In der Ernährung allerdings sieht das ein bisschen anders aus. Denn frisches, wildes Grün auf unserem Teller, im Smoothie oder in der Suppe bringt immer frische Nährstoffe und Vitamine vom Feinsten – von wegen hilft nix!
Was tun, wenn er noch nicht blüht?
Auf unserer Frühlingsexkursion haben wir den Efeu-Ehrenpreis entdeckt. Da er seine Blüten noch verschämt zurückhielt, haben wir die Lupe gezückt und ihn auf andere Merkmale geprüft. Und was haben wir untersucht?
- Ist der Stängel rund?
- Liegt der Stängel nah am Boden?
- Ist der Stängel direkt an der Basis verzweigt?
- Ist der Stängel im oberen Teil locker behaart?
- Sind die Blätter breit und oval?
- Sind die Blätter breiter als lang?
- Sind die Blätter gekerbt?
- Sind die Blätter gestielt?
Und natürlich – passt der Standort? Da der Ehrenpreis ein recht anspruchsloser Geselle ist, kann das nur ein zusätzlicher Punkt sein, aber ja, es war ein nährstoffreicher Standort am Waldrand. (Hätte auch eine Brachfläche, ein Acker, ein Garten etc. sein können, wie gesagt, Ehrenpreis ist nicht so wählerisch.)
Wer aber noch ganz frisch ist beim Bestimmen von Pflanzen, die sie/er essen möchte, ist gut beraten, eine Vegetationsperiode aufmerksam zu verfolgen, wer da in der Nähe wächst. Denn am sichersten gelingt die Bestimmung eben doch über die Blüte.
Machen wir weiter mit ein paar Fakten. Üblicherweise wird Ehrenpreis von Schwebfliegen bestäubt. Wenn die aber zu viel Schiss vor der Kälte haben und vorsichtshalber irgendwo im Warmen abhängen oder einfach so woanders Party machen, übernimmt er den Job allein – macht vielleicht nicht so viel Spaß, aber zielführend ist es auch. Immerhin bringt jede Pflanze so ungefähr 100 Samen hervor, die bis zu 50 Jahren keimfähig bleiben. Fünfzig Jahre!

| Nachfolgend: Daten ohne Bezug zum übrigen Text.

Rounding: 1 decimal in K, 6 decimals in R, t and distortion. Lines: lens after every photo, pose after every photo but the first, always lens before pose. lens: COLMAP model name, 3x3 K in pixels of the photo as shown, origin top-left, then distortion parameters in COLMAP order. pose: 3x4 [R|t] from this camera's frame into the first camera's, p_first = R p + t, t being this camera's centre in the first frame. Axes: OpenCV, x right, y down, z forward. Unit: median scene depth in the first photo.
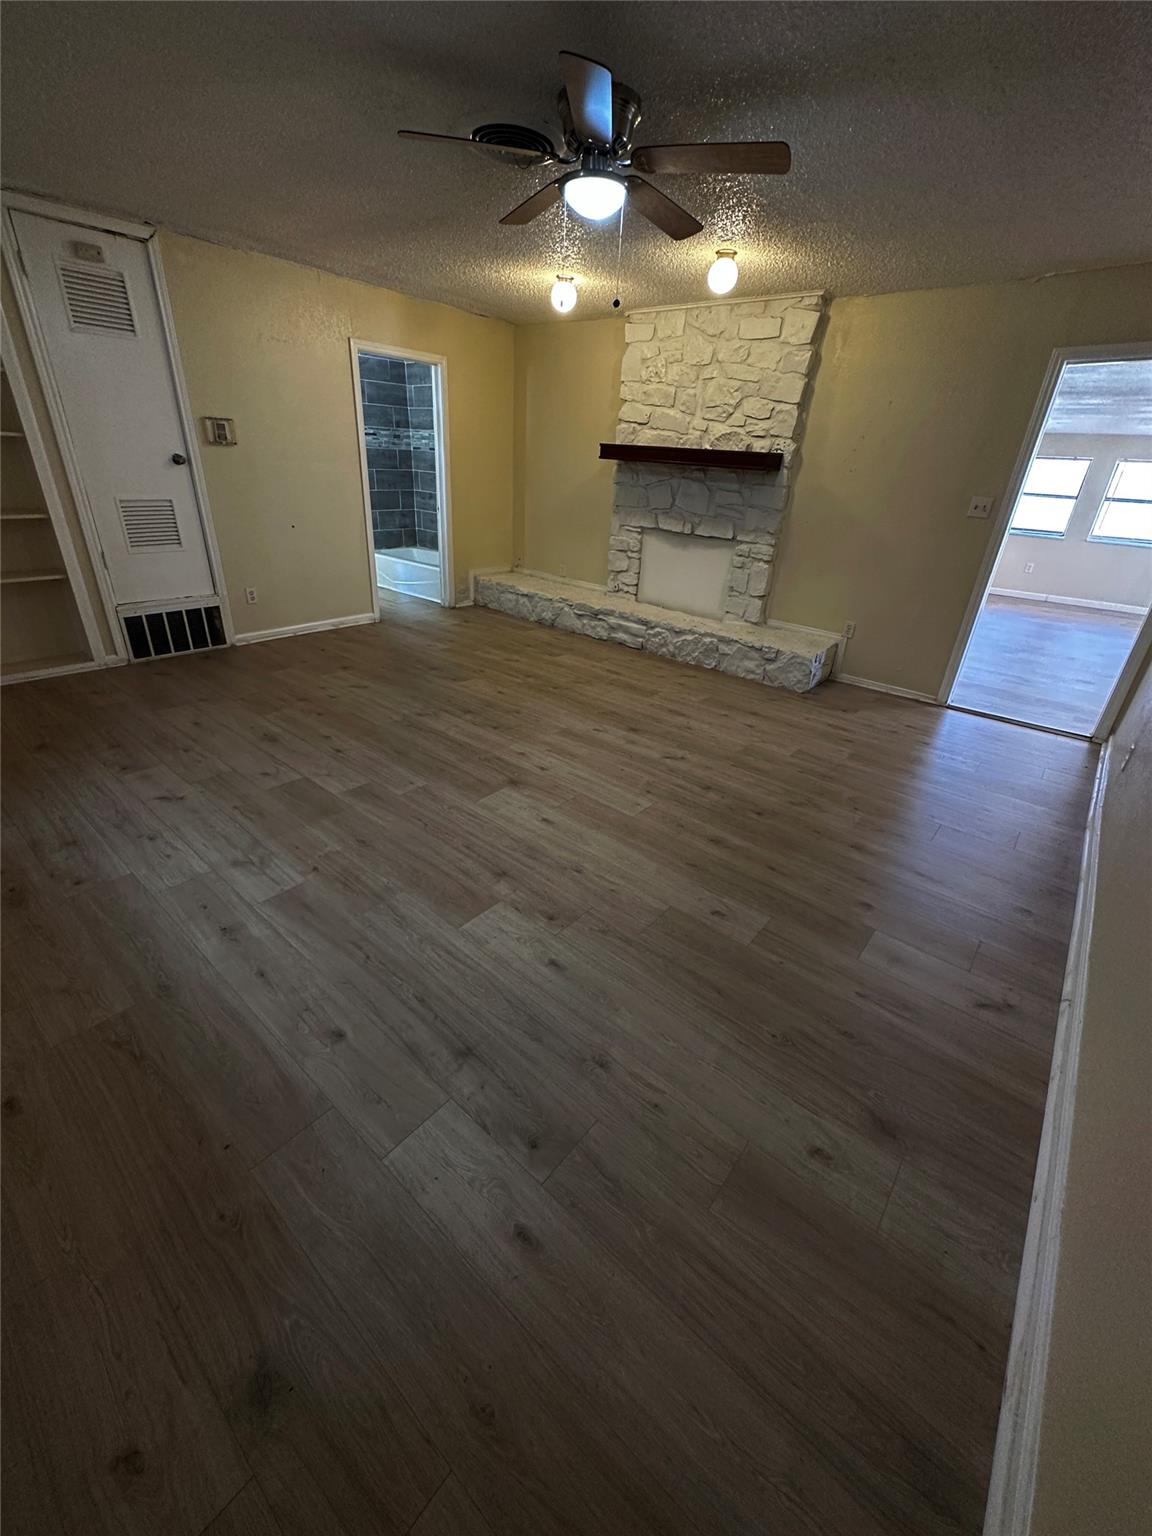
lens RADIAL K [[613.7, 0, 576.0], [0, 613.7, 765.1], [0, 0, 1]] dist [0.000307, 0.000397]
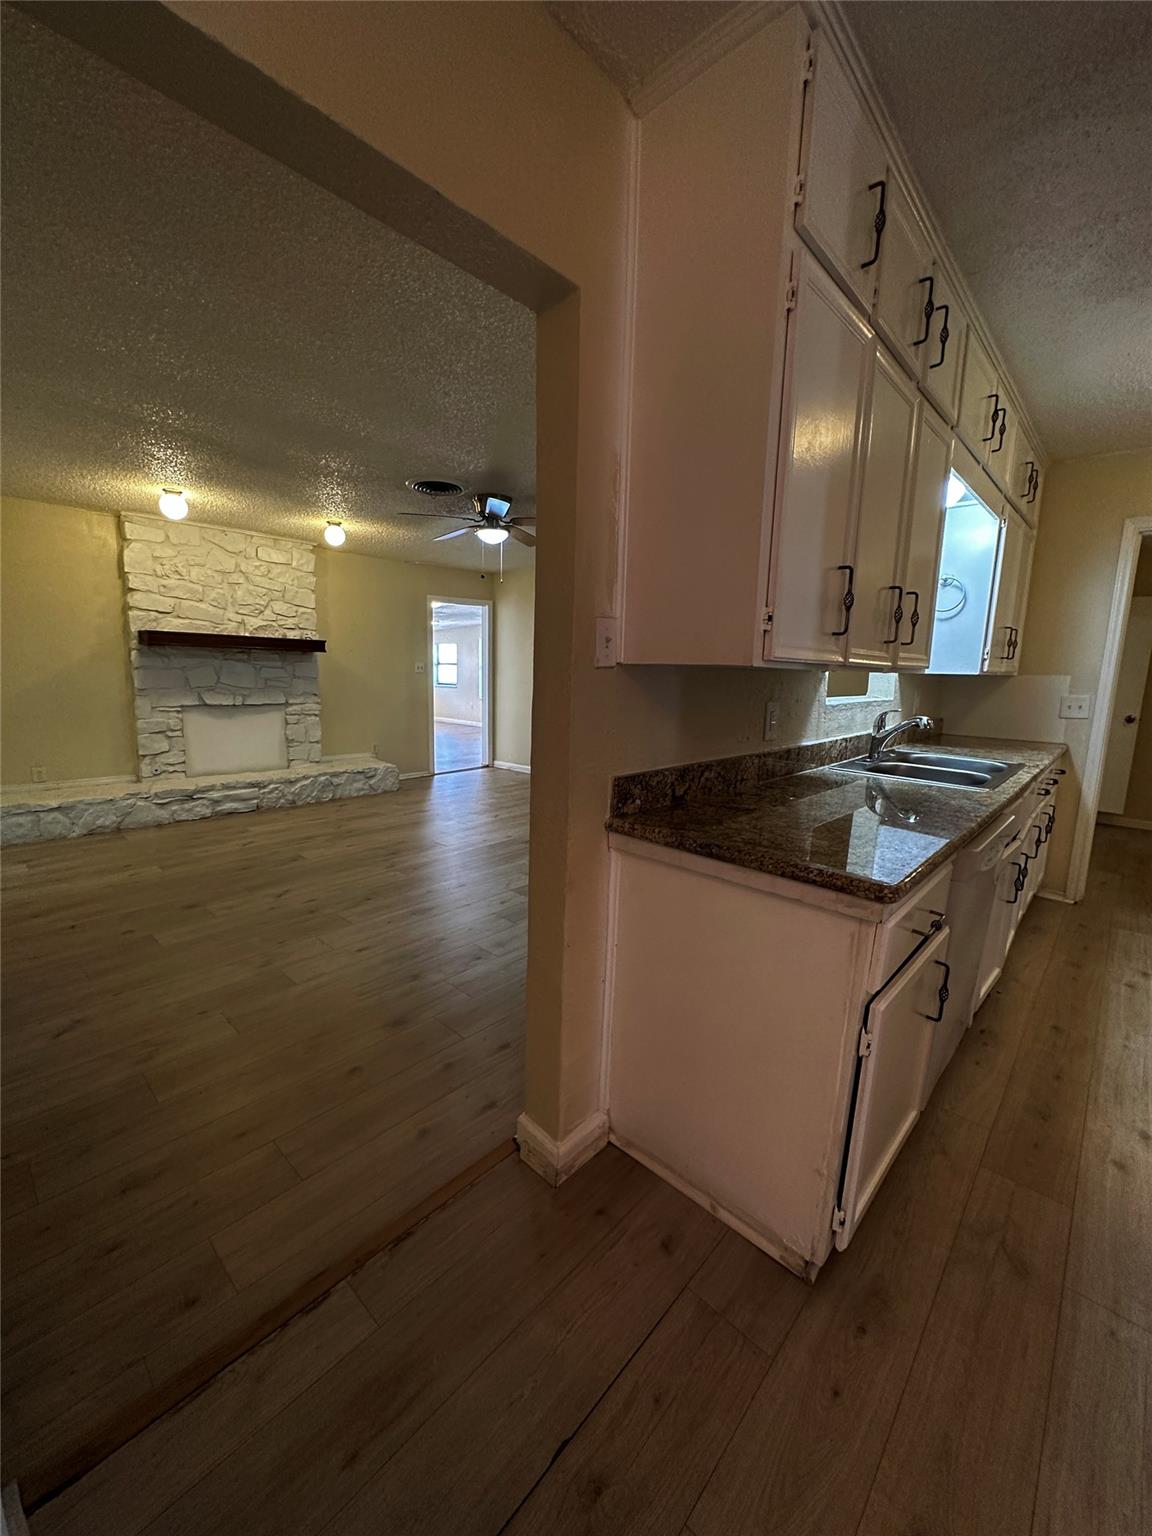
lens RADIAL K [[613.7, 0, 576.0], [0, 613.7, 765.1], [0, 0, 1]] dist [0.000307, 0.000397]
pose [[0.052490, -0.208434, 0.976627, -0.968693], [0.430602, 0.887110, 0.166186, -0.215807], [-0.901014, 0.411814, 0.136317, 0.364167]]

Überhaupt ist unser Held ziemlich clever. Die Samen wickelt er in eine herrlich süße Hülle und verführt damit die Ameisen aus der Nachbarschaft, sie in den Bau zu schleppen, den nährenden Naschkram an ihre Mitbewohner:innen zu verteilen und das für sie nicht verwendbare Innere auf den Biomüll zu werfen. Ameisen sind bekanntlich reinliche Tiere. Entsprechend tragen sie konsequent alle abgeschleckten Samen hinaus in den Wald und sorgen so für die Ausbreitung des Ehrenpreis`.
Wer nun also das Kraut sicher bestimmt hat, darf sich damit ein herrlich frisches Frühlingsgericht zubereiten. Die Blüten, wenn sie denn erscheinen, sind übrigens eine wunderschöne Dekoration in der Wildkräuterküche. Leuchten sie doch so blau wie der Himmel an einem sonnigen Maitag in Mecklenburg.